→ **What you have to do**
If a line in the listing below has the string "camera", copy it out.

→ **Exercise data**
>>>

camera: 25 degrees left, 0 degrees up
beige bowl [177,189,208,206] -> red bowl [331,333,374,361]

<<<
>>>

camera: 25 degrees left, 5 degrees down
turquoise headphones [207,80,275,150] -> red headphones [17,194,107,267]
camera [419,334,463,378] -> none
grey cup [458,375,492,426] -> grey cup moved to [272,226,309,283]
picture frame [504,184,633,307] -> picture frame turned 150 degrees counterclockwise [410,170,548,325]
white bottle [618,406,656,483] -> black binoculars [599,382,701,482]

<<<

→ **Result of the exercise**
camera: 25 degrees left, 0 degrees up
camera: 25 degrees left, 5 degrees down
camera [419,334,463,378] -> none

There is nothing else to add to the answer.